Decidiu-se, ainda, que o art. 10 do CPC não se refere aos requisitos de admissibilidade recursal (AgInt no REsp 2.031.624/MG, DJe 15/12/2023).

 

Exemplificando a aplicação prática da vedação ao fundamento surpresa, a 2ª Turma do Superior Tribunal de Justiça decretou a nulidade de Acórdão que extinguiu o processo sem julgamento do mérito por insuficiência de provas, sem que esse fundamento adotado tenha sido previamente debatido pelas partes ou objeto de contraditório preventivo. Pelo teor didático, destacam-se os seguintes trechos da Ementa:

 

Recurso Especial 1.676.027/PR (DJe 19/12/2017)

 

“2. O art. 10 do CPC/2015 estabelece que o juiz não pode decidir, em grau algum de jurisdição, com base em fundamento a respeito do qual não se tenha dado às partes oportunidade de se manifestar, ainda que se trate de matéria sobre a qual deva decidir de ofício.”

 

“3.  Trata-se de proibição da chamada decisão surpresa, também conhecida como decisão de terceira via, contra julgado que rompe com o modelo de processo cooperativo instituído pelo Código de 2015 para trazer questão aventada pelo juízo e não ventilada nem pelo autor nem pelo réu. (...)”

 

"6. A proibição de decisão surpresa, com obediência ao princípio do contraditório, assegura às partes o direito de serem ouvidas de maneira antecipada sobre todas as questões relevantes do processo, ainda que passíveis de conhecimento de ofício pelo magistrado. O contraditório se manifesta pela bilateralidade do binômio ciência/influência. Um sem o outro esvazia o princípio. A inovação do art. 10 do CPC/2015 está em tornar objetivamente obrigatória a intimação das partes para que se manifestem previamente à decisão judicial.
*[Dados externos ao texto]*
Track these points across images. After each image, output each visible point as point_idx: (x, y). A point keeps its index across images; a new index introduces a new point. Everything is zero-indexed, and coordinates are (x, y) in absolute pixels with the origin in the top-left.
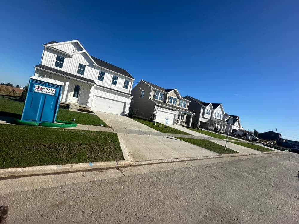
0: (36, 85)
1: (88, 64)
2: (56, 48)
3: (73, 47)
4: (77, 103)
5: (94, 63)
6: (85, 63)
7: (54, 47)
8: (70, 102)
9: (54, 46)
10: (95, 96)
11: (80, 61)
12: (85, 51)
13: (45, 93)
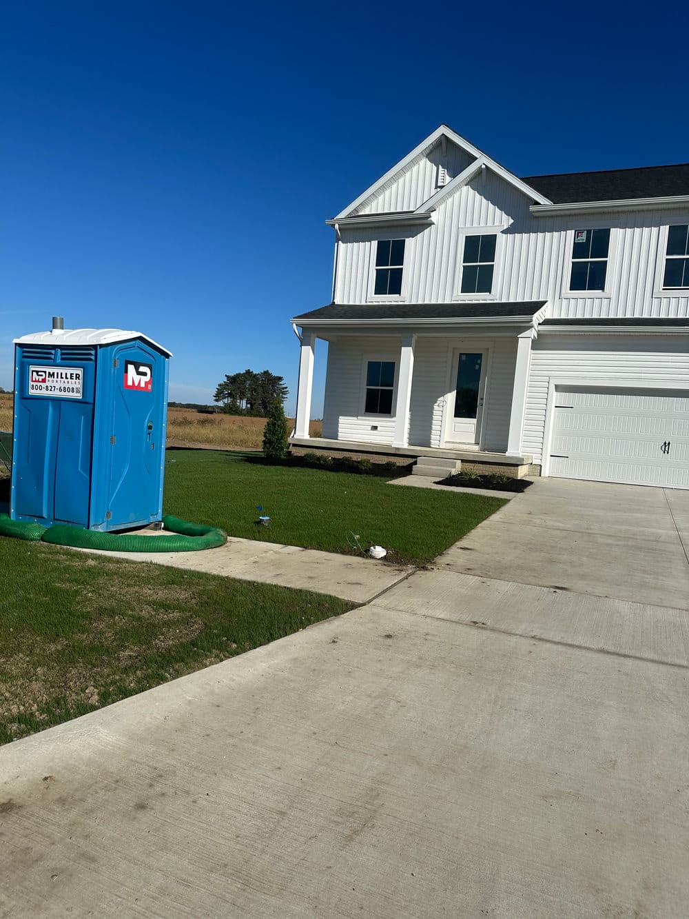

A consequência da inobservância do dispositivo é a nulidade da decisão surpresa, ou decisão de terceira via, na medida em que fere a característica fundamental do novo modelo de processualística pautado na colaboração entre as partes e no diálogo com o julgador".

 

 O mesmo fundamento foi utilizado em caso que, na origem, o juiz sentenciante decretou a prescrição do direito do autor, sem que as partes tenham se manifestado sobre o fundamento adotado (AgInt no AREsp 1.743.765/SP, DJe 13/12/2021).

 

 4. Conclusão

 

Assim, conclui-se que a vedação a decisão surpresa decorrente do princípio do contraditório tem por objetivo permitir às partes, em diálogo com o julgador, o exercício das faculdades de participação nos atos do processo e de exposição de argumentos para influenciar positivamente na decisão judicial, impondo aos juízes o dever de cooperação, mesmo em face de matérias de ordem pública e apreciáveis de ofício, devendo ser facultada prévia manifestação dos sujeitos processuais a respeito dos elementos fáticos e jurídicos que serão considerados no julgamento da causa.